Our typical integration process:

  1. Assessment — We evaluate your product, data, and use case to determine the right AI approach. Sometimes the answer is a simple API call; sometimes it's a custom pipeline.
  2. Prototype — We build a working proof-of-concept that demonstrates the AI feature with real data. You test it, we iterate.
  3. Production Build — We build the production system with proper error handling, rate limiting, caching, fallbacks, and monitoring.
  4. Integration — We connect the AI system to your existing product — database, API, frontend, and authentication.
  5. Monitoring & Optimization — We set up logging, cost tracking, and quality metrics. We optimize prompts, model selection, and caching to reduce costs and improve quality over time.

Models We Work With

We're model-agnostic. We work with OpenAI (GPT-4, GPT-4o), Anthropic (Claude), Google (Gemini), and open-source models (Llama, Mistral) hosted on your infrastructure. We choose based on your requirements — quality, speed, cost, and data privacy constraints.

For sensitive data, we can deploy models on your own infrastructure or use API providers with enterprise data agreements. Your data stays yours.

Cost Management

AI API costs can spiral if you're not careful. We design systems with intelligent caching, prompt optimization, model routing (use cheaper models for simple tasks), and batching to keep costs predictable. We set up dashboards so you can see exactly what you're spending and why.

Case Study: Dr. May

We built Dr. May, integrating AI capabilities into a healthcare product. The project involved custom AI pipelines, multi-model architectures, and production-grade reliability requirements.

Start Integrating AI

Every project starts with a free consultation where we assess your use case and determine the right approach. We'll tell you honestly if AI is the right solution — and if it is, we'll scope it clearly with a fixed timeline and budget.

[ FAQ ]

AI integration at Soleno — in five questions.

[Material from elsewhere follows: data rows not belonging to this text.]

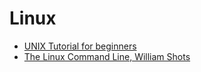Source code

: # Linux

- [UNIX Tutorial for beginners](http://www.ee.surrey.ac.uk/Teaching/Unix/)
- [The Linux Command Line, William Shots](http://linuxcommand.org/tlcl.php)
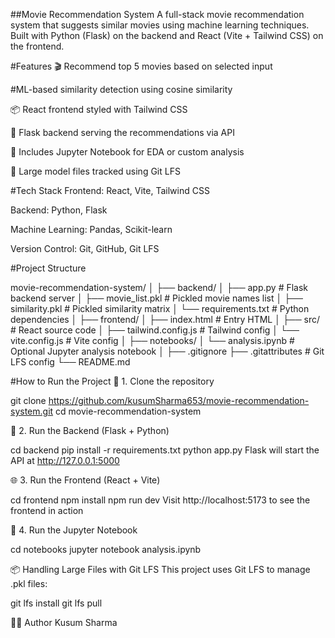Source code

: ##Movie Recommendation System
A full-stack movie recommendation system that suggests similar movies using machine learning techniques. Built with Python (Flask) on the backend and React (Vite + Tailwind CSS) on the frontend.

#Features
🎬 Recommend top 5 movies based on selected input

#ML-based similarity detection using cosine similarity

📦 React frontend styled with Tailwind CSS

📁 Flask backend serving the recommendations via API

🧠 Includes Jupyter Notebook for EDA or custom analysis

📂 Large model files tracked using Git LFS

#Tech Stack
Frontend: React, Vite, Tailwind CSS

Backend: Python, Flask

Machine Learning: Pandas, Scikit-learn

Version Control: Git, GitHub, Git LFS

#Project Structure

movie-recommendation-system/
│
├── backend/
│   ├── app.py                 # Flask backend server
│   ├── movie_list.pkl         # Pickled movie names list
│   ├── similarity.pkl         # Pickled similarity matrix
│   └── requirements.txt       # Python dependencies
│
├── frontend/
│   ├── index.html             # Entry HTML
│   ├── src/                   # React source code
│   ├── tailwind.config.js     # Tailwind config
│   └── vite.config.js         # Vite config
│
├── notebooks/
│   └── analysis.ipynb         # Optional Jupyter analysis notebook
│
├── .gitignore
├── .gitattributes             # Git LFS config
└── README.md


#How to Run the Project
🔧 1. Clone the repository

git clone https://github.com/kusumSharma653/movie-recommendation-system.git
cd movie-recommendation-system

🧪 2. Run the Backend (Flask + Python)

cd backend
pip install -r requirements.txt
python app.py
Flask will start the API at http://127.0.0.1:5000

🌐 3. Run the Frontend (React + Vite)

cd frontend
npm install
npm run dev
Visit http://localhost:5173 to see the frontend in action

📓 4. Run the Jupyter Notebook

cd notebooks
jupyter notebook analysis.ipynb


📦 Handling Large Files with Git LFS
This project uses Git LFS to manage .pkl files:

git lfs install
git lfs pull



🙋‍♀️ Author
Kusum Sharma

  • Which AI models / providers do you work with?

    We work with OpenAI (GPT-4 / 4o / o-series), Anthropic Claude, Google Gemini, and open-source models (Llama, Mistral, Qwen) via providers like Together, Fireworks, or self-hosted on Modal / Replicate. We pick the model on day one based on your latency, cost, and quality requirements — and we design the pipeline so swapping providers is a config change, not a rewrite.

  • Is AI the right solution for our problem?

    Sometimes the honest answer is no. AI fits well for fuzzy / language-heavy tasks: search, summarization, drafting, classification, conversational interfaces, code assistance. For deterministic workflows you usually want plain code, not an LLM. In the first call we'll tell you straight up which parts of your problem are AI-shaped and which aren't.

  • How do you stop hallucinations and stay accurate?

    We ground every production AI feature with retrieval (RAG) over your own data, constrain outputs with JSON schemas and function-calling, and add evaluation harnesses that score each release. For high-stakes domains we add human-in-the-loop review and confidence thresholds so low-confidence answers get escalated instead of shipped.

  • What about cost — how do you control LLM spend?

    Caching, model tiering (cheap models for routing / draft work, expensive models only when needed), streaming, prompt compression, and aggressive context trimming. Every production pipeline we ship has dashboards for cost-per-request and per-tenant budgets so you know exactly what your AI features cost before they scale.

  • Do we own the AI pipeline or are we locked into your tools?

    You own the code, prompts, evaluations, and infrastructure end-to-end. We deploy to your cloud (Vercel, AWS, GCP), use providers under your accounts, and document the prompt / eval setup so your team or another vendor can take it over later. No proprietary Soleno SaaS layer.